▶ REQUIRED WORK:
(a) In the excerpt on venture capital liquidity preferences, what do the common shareholders get when the company is acquired for the same $10M the VC invested?
(b) Please transcribe the excerpt on venture capital liquidity preferences, starting with "Let's say the" and going on through "on the options.".

─── SOURCE

For an extreme example, say the VC invested $10M for 10% of the company, and then the company doesn't manage to grow, and gets acquired for the same $10M amount. The initial VC gets the $10M back from the acquisition (they make their money back, no profit). Then there is $0 left, and the common shareholders (early employees and often founders) get nothing.

It's a contrived example, and there are many other complexities to such a deal, but you get the idea.

2 comments

Let's say the company gets acquired for $20M. Is it still possible for the other 90% to make $0? Or is the preference amount exactly equal to the invested amount?
Yes, it is possible to have 1.25 or 1.5x first money out liquidity preference. I'm not sure how common that is though, but I've seem it multiple times.

Also note, you can end up with negative returns since you may have paid taxes on the options.

SEE: https://www.nytimes.com/2015/12/27/technology/when-a-unicorn...

──────
─── RECORDED DATA

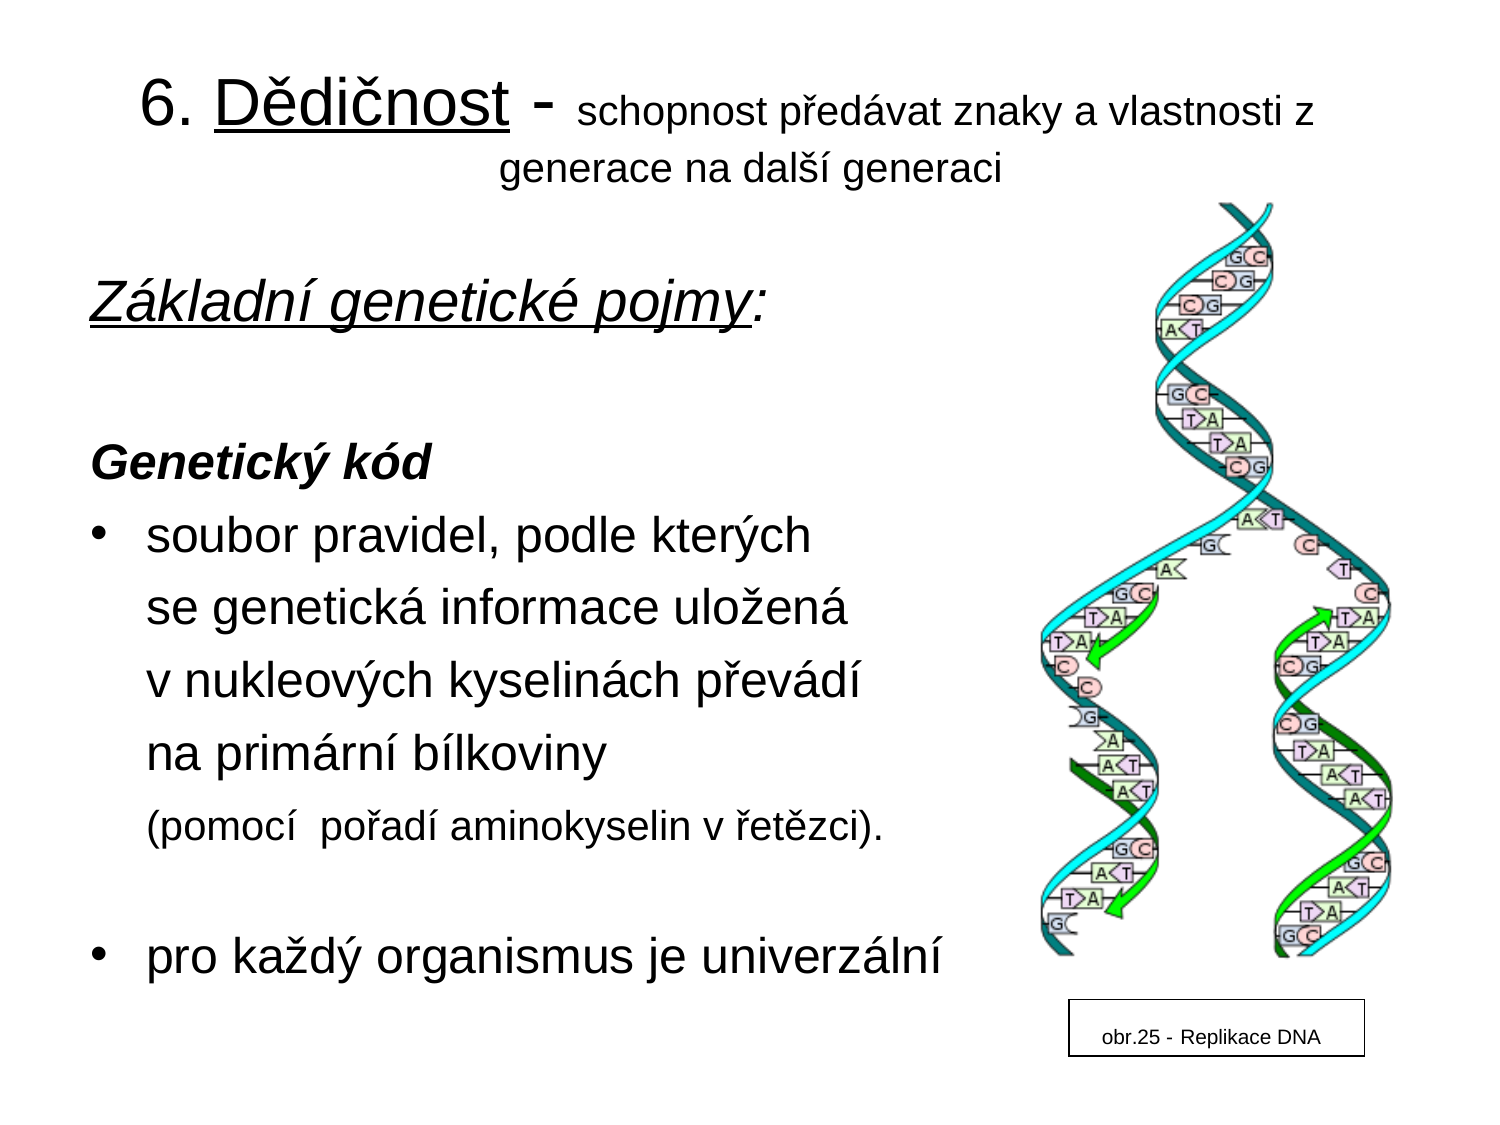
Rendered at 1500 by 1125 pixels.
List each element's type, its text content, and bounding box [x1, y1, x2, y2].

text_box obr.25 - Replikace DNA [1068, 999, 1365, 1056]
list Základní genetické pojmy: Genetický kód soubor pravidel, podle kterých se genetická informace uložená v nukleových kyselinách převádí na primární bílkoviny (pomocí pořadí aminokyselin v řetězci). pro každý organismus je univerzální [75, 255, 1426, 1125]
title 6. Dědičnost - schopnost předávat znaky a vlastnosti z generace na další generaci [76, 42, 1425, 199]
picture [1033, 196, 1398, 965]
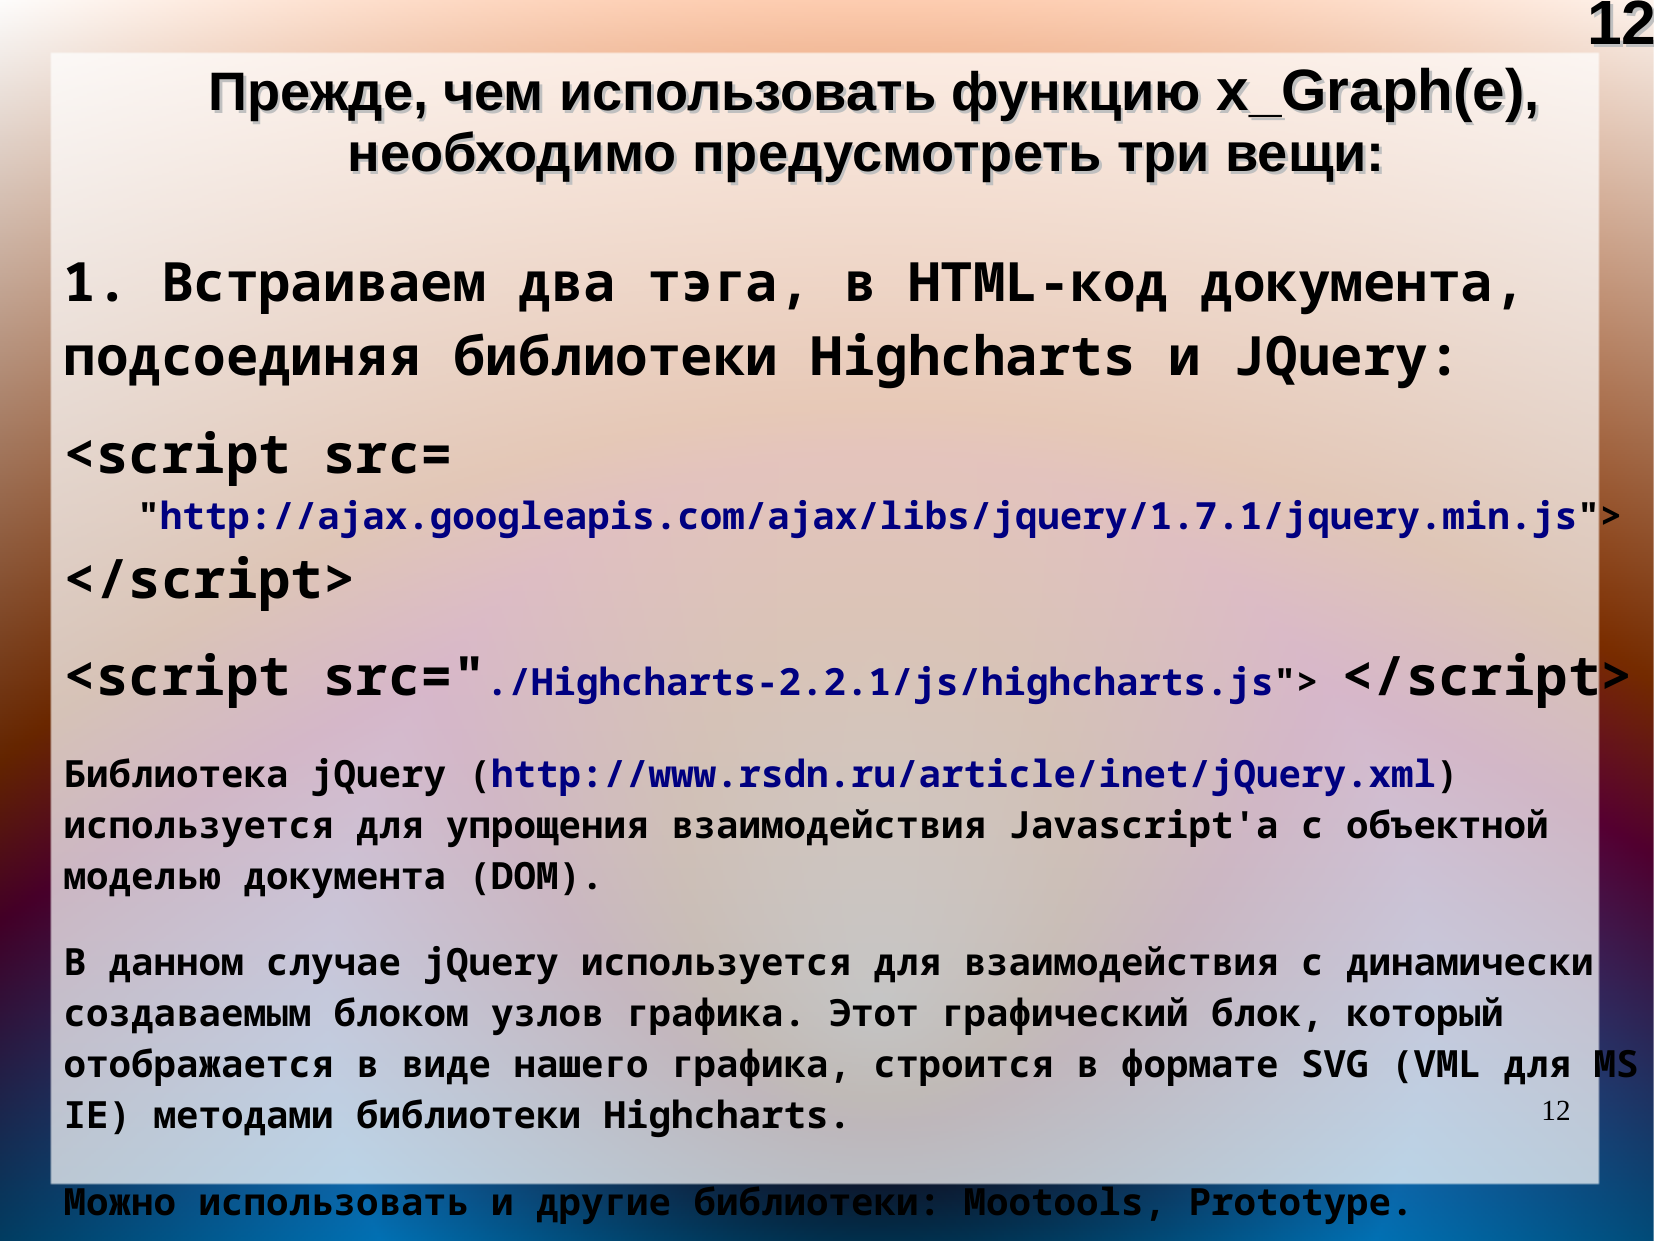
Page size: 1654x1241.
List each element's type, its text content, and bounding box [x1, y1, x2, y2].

──────

▶ SOLUTIONS BY TASK:
(a) They get nothing.

(b)
Let's say the company gets acquired for $20M. Is it still possible for the other 90% to make $0? Or is the preference amount exactly equal to the invested amount?
Yes, it is possible to have 1.25 or 1.5x first money out liquidity preference. I'm not sure how common that is though, but I've seem it multiple times.

Also note, you can end up with negative returns since you may have paid taxes on the options.